Reservoir evolution and property prediction of the Paleogene Apollonia Formation, Western Desert, Egypt

Abstract

The shallow-burial Neo-Tethys Cenozoic reservoirs host significant hydrocarbon resources. However, a limited understanding of the Paleogene Apollonia Formation, north Western Desert, Egypt, hinders further exploration and development. Here, RZK, WD33 and JD blocks were analyzed using a combination of petrological observations, petrophysical analysis, well logging analysis, machine learning, and deep learning. Five types of limestone and two types of dolostone were identified. Planktonic and benthic foraminifera (e.g., Nummulite) are well-developed. The sedimentary facies consists of grain shoals, shallow to deep ramp and deep-water slope facies. Grainstone and packstone from high-energy sedimentary environments yield high primary porosity and permeability. Dolomitization and bacterial sulfate reduction further enhance reservoir properties. Framboidal and granular pyrites are well-developed here. The reservoir spaces consist of framework pores, inter-granular pores, intra-granular pores, moldic pores, inter-crystalline pores, and fractures. The sedimentary facies and diagenetic history indicate that WD33 and RZK (esp. ERZK & MRZK) blocks exhibit promising reservoir performance.
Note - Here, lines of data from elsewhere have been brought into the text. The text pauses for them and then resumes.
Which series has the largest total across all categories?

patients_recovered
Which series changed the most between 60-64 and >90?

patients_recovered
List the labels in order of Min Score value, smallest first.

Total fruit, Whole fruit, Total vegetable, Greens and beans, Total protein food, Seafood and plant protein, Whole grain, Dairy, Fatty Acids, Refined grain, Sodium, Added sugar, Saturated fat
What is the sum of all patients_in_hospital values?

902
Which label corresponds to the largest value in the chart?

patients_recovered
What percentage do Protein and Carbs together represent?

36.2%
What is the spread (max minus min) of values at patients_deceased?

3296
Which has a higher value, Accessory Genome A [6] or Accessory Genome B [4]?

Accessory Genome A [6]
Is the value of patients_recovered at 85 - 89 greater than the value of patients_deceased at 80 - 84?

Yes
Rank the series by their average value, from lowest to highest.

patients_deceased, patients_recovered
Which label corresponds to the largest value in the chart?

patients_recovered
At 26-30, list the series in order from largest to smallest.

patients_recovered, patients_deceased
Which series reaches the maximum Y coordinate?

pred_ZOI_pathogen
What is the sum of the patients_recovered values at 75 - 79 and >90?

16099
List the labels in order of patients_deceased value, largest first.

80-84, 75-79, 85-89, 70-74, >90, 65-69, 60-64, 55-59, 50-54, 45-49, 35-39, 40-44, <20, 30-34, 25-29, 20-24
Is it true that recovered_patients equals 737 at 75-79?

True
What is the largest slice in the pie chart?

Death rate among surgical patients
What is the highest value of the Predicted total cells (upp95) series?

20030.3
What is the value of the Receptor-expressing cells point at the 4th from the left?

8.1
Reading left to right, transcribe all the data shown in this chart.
Drilled cores of three wells from different sedimentary facies served as the training dataset for machine learning and deep learning, while two core wells were utilized as the test group. Using XGBOOST, Random Forest, and Long Short-Term Memory algorithm, the predicted porosity values closely match core-measured values, with R² (coefficient of determination) values of 0.72, 0.58, and 0.61, respectively. The permeability prediction results also yield similarity to the measured values. The Jurassic and Cretaceous source rocks generated hydrocarbon for the overlying Paleogene Nummulite carbonate reservoirs in the Neo-Tethys domain. This study provides valuable insights into carbonate reservoirs in the north Western Desert and holds significance for global Cenozoic carbonate exploration and development.